Instruction Scope: concernSKILL.md instructs scraping the inbox for new contacts and managing Gmail; index.py implements inbox searches for bounces/unsubscribes but does not implement contact scraping or automatic removal of unsubscribes. The instructions also imply domain-wide delegation and inbox access; these are broad operations that give full mailbox access and should be explicitly declared and constrained.
Install Mechanism: okThere is no install spec (instruction-only + a Python file). The code imports standard Python packages (google client libs, pandas) but does not download arbitrary executables or fetch code from untrusted URLs. Risk from install mechanism itself is low, but runtime dependencies must be present in the environment.

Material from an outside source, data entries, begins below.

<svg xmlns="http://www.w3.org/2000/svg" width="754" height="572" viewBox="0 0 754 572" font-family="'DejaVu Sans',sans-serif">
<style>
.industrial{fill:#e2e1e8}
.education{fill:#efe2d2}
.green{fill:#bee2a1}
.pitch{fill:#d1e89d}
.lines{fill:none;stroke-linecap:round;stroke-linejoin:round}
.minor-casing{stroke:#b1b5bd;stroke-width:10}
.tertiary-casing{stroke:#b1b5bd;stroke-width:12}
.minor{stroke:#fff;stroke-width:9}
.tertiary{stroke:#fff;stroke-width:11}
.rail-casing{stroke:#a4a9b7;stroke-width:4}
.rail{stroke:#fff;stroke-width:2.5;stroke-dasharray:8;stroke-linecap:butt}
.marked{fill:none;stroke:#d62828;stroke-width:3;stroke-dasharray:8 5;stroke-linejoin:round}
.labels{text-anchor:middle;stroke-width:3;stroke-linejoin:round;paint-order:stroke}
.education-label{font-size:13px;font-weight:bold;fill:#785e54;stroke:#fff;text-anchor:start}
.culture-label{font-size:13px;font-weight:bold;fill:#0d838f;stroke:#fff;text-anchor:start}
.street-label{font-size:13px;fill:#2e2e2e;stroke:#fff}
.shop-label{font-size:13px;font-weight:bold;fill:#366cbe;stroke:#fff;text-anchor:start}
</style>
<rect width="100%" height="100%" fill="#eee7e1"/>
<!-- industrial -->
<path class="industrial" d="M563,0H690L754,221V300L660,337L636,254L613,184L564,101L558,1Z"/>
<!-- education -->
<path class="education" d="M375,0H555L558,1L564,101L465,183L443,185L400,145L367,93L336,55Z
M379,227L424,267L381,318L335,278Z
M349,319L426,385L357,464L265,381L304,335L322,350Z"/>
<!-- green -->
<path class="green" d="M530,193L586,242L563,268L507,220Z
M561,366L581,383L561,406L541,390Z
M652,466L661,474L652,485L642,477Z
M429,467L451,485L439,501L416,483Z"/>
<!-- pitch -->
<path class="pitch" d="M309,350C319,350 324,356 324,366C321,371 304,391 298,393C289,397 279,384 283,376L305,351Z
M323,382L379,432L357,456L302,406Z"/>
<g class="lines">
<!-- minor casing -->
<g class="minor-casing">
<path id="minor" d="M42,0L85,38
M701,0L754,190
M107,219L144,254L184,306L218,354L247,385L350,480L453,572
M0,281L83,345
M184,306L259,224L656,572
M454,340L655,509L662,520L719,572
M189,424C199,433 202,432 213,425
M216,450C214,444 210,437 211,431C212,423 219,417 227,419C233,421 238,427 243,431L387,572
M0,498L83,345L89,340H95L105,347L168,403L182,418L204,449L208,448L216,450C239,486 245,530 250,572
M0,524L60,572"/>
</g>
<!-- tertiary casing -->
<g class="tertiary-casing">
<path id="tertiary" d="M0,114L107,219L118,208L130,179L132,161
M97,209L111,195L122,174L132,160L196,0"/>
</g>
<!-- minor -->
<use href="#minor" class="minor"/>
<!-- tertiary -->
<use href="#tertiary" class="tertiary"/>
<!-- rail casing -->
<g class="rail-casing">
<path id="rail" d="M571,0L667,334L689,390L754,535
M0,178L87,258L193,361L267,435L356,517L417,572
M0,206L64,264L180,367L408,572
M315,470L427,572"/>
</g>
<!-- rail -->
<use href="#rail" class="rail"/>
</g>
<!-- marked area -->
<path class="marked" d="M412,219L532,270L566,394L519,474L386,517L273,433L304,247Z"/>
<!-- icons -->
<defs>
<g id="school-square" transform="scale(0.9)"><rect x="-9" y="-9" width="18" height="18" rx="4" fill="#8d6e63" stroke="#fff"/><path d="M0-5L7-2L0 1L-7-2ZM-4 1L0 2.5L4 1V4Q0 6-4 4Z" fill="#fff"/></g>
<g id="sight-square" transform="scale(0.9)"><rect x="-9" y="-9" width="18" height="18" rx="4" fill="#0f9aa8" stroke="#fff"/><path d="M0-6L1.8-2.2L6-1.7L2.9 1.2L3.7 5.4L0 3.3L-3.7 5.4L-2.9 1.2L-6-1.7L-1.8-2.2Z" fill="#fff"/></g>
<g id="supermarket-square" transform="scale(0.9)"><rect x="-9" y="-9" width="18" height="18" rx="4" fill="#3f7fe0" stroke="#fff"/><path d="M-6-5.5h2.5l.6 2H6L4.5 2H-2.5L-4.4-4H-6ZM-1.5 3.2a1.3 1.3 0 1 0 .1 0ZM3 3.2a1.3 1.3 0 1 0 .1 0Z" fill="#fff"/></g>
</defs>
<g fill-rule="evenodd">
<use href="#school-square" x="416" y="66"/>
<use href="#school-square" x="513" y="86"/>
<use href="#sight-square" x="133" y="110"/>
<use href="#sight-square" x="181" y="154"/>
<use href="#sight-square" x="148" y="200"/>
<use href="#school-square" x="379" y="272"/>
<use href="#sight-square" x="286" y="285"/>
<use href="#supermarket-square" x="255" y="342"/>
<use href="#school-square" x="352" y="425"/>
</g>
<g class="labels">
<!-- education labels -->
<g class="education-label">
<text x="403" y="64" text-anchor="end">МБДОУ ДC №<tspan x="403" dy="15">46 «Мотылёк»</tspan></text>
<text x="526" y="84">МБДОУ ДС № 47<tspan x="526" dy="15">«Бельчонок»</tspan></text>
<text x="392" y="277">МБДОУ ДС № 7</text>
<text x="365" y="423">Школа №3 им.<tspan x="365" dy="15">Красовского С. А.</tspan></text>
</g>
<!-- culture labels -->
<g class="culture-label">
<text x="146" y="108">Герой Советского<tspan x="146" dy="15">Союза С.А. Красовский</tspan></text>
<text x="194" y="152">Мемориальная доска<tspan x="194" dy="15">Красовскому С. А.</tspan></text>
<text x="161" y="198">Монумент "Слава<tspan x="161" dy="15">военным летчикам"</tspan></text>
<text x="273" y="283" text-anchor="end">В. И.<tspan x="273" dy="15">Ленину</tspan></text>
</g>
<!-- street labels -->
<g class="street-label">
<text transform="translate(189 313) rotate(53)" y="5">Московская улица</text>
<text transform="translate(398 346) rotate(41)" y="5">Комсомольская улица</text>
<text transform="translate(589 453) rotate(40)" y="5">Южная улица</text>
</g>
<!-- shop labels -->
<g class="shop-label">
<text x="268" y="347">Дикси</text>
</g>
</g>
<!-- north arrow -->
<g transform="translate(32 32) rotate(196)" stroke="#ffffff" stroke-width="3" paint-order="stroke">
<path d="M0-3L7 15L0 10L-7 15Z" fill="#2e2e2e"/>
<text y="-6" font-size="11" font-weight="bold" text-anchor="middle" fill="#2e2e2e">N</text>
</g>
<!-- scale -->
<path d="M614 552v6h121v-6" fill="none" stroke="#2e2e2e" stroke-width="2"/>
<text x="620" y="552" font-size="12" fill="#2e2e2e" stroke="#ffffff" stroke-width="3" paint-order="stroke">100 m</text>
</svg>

Credentials: concernAlthough registry metadata lists no required env vars or config paths, SKILL.md documents a GOOGLE_SERVICE_ACCOUNT and the config/settings.json contains a hardcoded path to a service account file under '/home/papawespeak/.openclaw/workspace/secrets/gmail-sa.json'. The skill therefore expects access to highly sensitive Gmail service-account credentials (with gmail.modify scope and impersonation), which is proportionate to mass-emailing but must be declared and audited. The hardcoded secret path is a red flag and may expose or assume access to workspace secrets.
Persistence & Privilege: noteThe skill is not always-enabled and does not request special platform privileges. The agent may invoke the skill autonomously (default), which increases blast radius if credentials are misused — combine that with the broad Gmail credentials requirement and this is an operational concern, though autonomous invocation alone is normal.